━━━ Text under study
This takes around 190s.

Finally, we compute the products of the powers.

for i in range(0, 301):
    for j in range(0, 16):
        p = S[i]*T[j]

This takes around 1650s.

Computation of the q-series in Magma

Magma supports Puiseux series. As with Oscar, it requires one to specify the internal Laurent series precision, depending on the fractional power of q you are using. For example, to compute to $O(q^n)$ with Puiseux series in $q^{1/24}$ requires a Magma PuiseuxSeriesRing precision of at least $24n$.

The DedekindEta function computes the Puiseux expansion of the Dedekind eta function in Magma. But it immediately complains that the rationals are not contained in the coefficient ring of the argument. So we must work with Puiseux series over the rationals.

After this, it’s easy to define the functions we require in Magma.

R<q> := PuiseuxSeriesRing(Rationals(), 9001*24);

function m(q)
   return DedekindEta(q^11)/DedekindEta(q);
end function;

function x(q)
   return m(q^44)/m(q);
end function;

function y(q)
   return m(q^11)/m(q^4);
end function;

function s(q)
   return x(q)/y(q);
end function;

function t(q)
   return x(q)^12;
end function;

As in Oscar, this takes negligible time, as nothing is actually computed.
━━━━━━
━━━ Data segment
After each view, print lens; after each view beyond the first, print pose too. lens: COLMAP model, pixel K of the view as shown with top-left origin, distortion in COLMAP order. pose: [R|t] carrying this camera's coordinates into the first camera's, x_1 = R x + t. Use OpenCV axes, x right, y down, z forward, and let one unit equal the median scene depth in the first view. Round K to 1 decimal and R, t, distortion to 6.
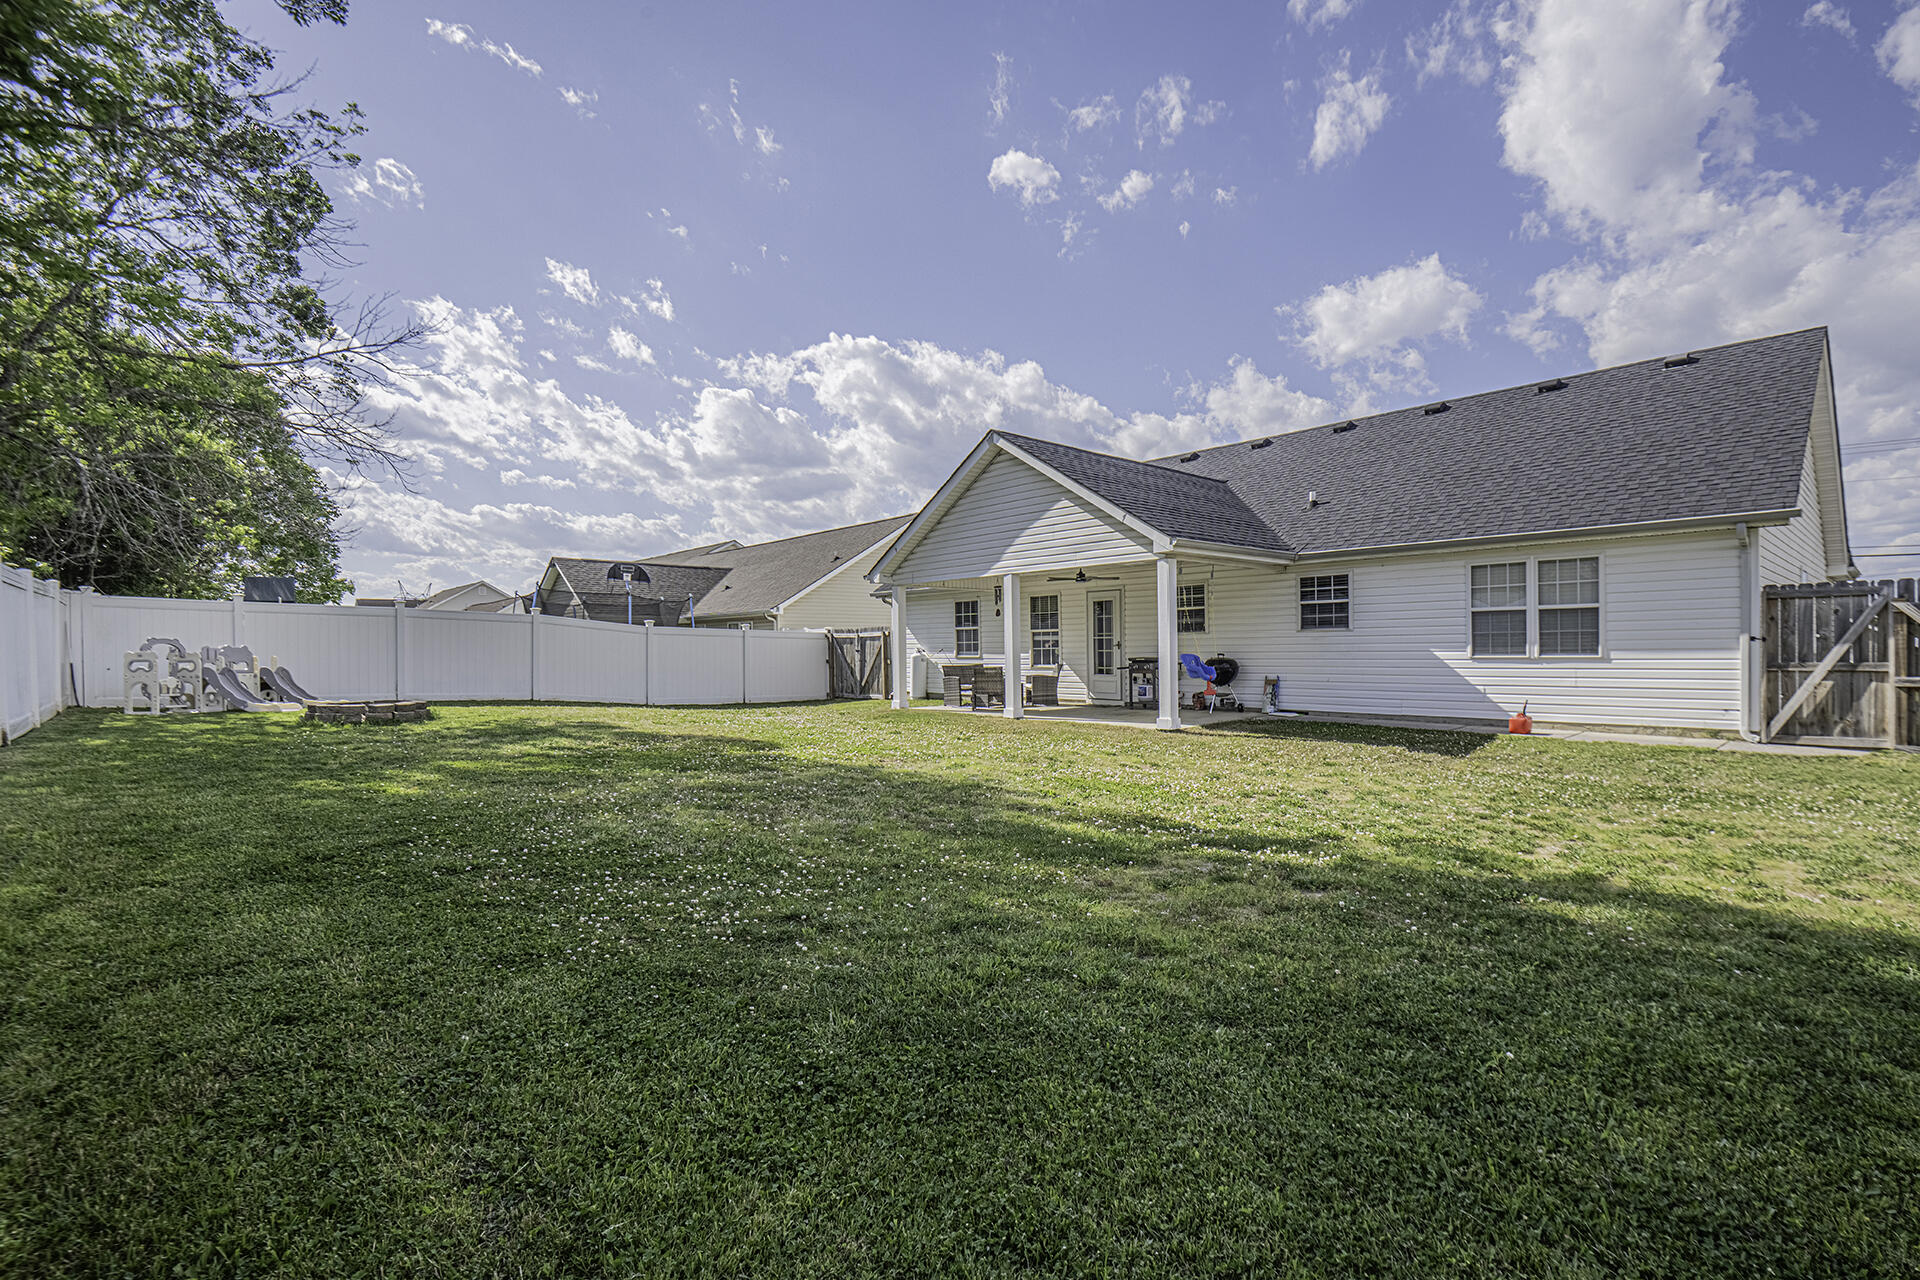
━━━━━━
* Required action A:
In the q-series text, copy out the passage that opens with "The DedekindEta function" and closes with "require in Magma.".
* Required action B:
According to the q-series text, what minimum Magma PuiseuxSeriesRing precision is required to compute to $O(q^n)$ with Puiseux series in $q^{1/24}$?
* Required action C:
Pick up the q-series text after its final sentence and keep writing it.
Nothing in the material is required here.

* Written response A:
The DedekindEta function computes the Puiseux expansion of the Dedekind eta function in Magma. But it immediately complains that the rationals are not contained in the coefficient ring of the argument. So we must work with Puiseux series over the rationals.

After this, it’s easy to define the functions we require in Magma.

* Written response B:
At least $24n$.

* Written response C:
At the next step we try to compute arrays of powers of $s(q)$ and $t(q)$. In order to ensure Magma is not at a disadvantage we truncate $s(q)$ and $t(q)$ to the same precision as it is computed in Oscar, though this makes little difference.

sq := s(q) + O(q^9016);
tq := t(q) + O(q^9216);

S := [sq^0];

for i := 1 to 300 do
   S := Append(S, S[i]*sq);

end for;

T := [tq^0];
for i := 1 to 15 do
   T := Append(T, T[i]*tq);
end for;

This takes approximately 104s.

One has to be very careful to precompute $s(q)$ and $t(q)$. Otherwise this takes 10s each time each of these are computed. Without being careful about this, Magma could take over an hour to compute all the powers. In comparison, the total Oscar time does not change radically if we don’t precompute these q-series.

Finally we compute the products of the powers of $s$ and $t$.

for i := 1 to 301 do
   for j := 1 to 16 do
      p := S[i]*T[j];
   end for;
end for;

This takes about 2488s.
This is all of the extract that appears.